I am also grateful to Jiyoun Ha, James Chapman, Skye Wanderman-Milne, Carlos Araya, and the wider Google JAX numerical computing library team for technical guidance, implementation review, validation, and support while I worked on running state space model implementations written in JAX on Google Cloud Tensor Processing Units (TPUs). Some of this research was supported in part with Cloud TPUs from Google’s TPU Research Cloud.

The exposition has been shaped by works of technical writing, especially Dive into Deep Learning, Deep Learning, Understanding Deep Learning, and Sebastian Raschka’s books. Each influenced how I think about notation, examples, and the relationship between mathematical objects and the computations that realise them.

Most of all, the manuscript is indebted to the research it explains.
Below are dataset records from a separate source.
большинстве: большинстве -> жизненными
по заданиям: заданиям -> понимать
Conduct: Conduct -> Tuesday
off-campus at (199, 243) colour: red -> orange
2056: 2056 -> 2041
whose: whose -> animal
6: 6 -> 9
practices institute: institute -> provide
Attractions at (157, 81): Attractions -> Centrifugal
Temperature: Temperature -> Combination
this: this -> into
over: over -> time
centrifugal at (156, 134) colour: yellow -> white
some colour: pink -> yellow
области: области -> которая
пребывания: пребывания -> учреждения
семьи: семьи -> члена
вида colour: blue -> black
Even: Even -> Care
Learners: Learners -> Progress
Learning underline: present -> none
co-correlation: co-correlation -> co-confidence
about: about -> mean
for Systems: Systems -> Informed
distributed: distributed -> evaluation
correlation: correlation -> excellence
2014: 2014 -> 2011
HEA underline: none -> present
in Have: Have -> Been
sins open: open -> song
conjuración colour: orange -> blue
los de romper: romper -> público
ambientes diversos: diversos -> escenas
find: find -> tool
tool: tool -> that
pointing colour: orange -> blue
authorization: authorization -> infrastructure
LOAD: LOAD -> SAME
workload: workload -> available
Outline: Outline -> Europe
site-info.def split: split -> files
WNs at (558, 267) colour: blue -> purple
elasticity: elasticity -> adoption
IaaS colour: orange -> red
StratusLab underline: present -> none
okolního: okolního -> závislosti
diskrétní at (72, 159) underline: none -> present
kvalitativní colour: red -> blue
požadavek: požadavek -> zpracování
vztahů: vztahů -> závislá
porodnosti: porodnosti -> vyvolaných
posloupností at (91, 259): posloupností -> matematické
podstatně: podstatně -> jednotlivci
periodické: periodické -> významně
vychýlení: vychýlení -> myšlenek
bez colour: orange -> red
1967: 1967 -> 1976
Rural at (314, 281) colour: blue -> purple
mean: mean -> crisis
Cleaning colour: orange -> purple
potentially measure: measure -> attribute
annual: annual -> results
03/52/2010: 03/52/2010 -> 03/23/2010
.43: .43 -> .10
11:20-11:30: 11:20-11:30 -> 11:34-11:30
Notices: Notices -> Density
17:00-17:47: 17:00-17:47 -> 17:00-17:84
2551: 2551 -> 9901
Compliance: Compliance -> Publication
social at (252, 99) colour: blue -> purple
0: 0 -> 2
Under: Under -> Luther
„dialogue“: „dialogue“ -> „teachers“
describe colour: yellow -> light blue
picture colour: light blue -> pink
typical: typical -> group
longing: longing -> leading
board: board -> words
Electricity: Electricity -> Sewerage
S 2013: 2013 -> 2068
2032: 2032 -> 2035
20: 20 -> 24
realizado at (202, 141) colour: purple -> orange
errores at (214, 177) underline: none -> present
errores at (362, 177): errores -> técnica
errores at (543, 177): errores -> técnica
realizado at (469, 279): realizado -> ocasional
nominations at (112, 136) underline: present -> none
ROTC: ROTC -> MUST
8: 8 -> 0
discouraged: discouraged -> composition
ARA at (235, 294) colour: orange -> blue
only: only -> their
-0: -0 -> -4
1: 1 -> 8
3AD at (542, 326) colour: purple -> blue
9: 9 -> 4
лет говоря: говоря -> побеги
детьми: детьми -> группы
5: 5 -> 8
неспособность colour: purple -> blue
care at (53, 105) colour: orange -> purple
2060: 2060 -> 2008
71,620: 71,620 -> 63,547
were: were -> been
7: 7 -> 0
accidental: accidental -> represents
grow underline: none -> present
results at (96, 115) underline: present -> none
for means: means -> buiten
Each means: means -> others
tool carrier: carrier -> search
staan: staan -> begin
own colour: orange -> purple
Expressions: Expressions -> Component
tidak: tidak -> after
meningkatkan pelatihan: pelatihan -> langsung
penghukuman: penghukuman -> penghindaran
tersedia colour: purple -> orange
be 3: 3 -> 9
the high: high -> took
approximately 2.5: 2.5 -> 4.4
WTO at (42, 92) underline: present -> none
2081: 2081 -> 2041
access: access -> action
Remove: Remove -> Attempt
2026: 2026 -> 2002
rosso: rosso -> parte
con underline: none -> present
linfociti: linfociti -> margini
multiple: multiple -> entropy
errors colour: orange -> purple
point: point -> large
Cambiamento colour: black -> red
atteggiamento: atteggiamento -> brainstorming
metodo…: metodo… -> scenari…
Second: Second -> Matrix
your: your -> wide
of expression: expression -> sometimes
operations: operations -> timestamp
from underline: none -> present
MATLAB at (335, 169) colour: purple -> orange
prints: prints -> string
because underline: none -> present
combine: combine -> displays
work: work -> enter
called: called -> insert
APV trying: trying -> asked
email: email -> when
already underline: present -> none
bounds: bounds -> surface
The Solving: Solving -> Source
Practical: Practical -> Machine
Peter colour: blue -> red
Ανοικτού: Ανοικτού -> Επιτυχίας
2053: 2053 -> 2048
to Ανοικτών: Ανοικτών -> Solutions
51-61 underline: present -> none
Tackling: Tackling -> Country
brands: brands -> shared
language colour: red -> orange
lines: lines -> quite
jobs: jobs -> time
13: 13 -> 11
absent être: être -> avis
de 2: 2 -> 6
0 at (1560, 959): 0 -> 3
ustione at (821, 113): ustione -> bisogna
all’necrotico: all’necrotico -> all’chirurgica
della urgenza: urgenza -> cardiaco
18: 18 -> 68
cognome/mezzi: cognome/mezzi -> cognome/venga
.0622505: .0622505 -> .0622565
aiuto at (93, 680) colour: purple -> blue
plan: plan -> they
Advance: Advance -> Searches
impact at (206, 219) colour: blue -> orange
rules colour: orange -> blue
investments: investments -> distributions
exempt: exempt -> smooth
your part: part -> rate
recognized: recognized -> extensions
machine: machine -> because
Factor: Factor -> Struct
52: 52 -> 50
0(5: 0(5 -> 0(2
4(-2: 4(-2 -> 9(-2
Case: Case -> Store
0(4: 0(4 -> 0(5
It is centred on the line of work around structured state space models, selective state space models, and Mamba, developed in papers by Albert Gu, Tri Dao, Christopher Ré’s Hazy Research group at Stanford, and many collaborators across academia and industry. Any errors or misinterpretations are my own.

Finally, I thank my cat and dog, Sven and Olaf, for their quiet company.

Unless explicitly stated otherwise, the individuals and organisations named above are not affiliated with this book, and their inclusion reflects my gratitude and the influence of their work rather than their endorsement of its contents.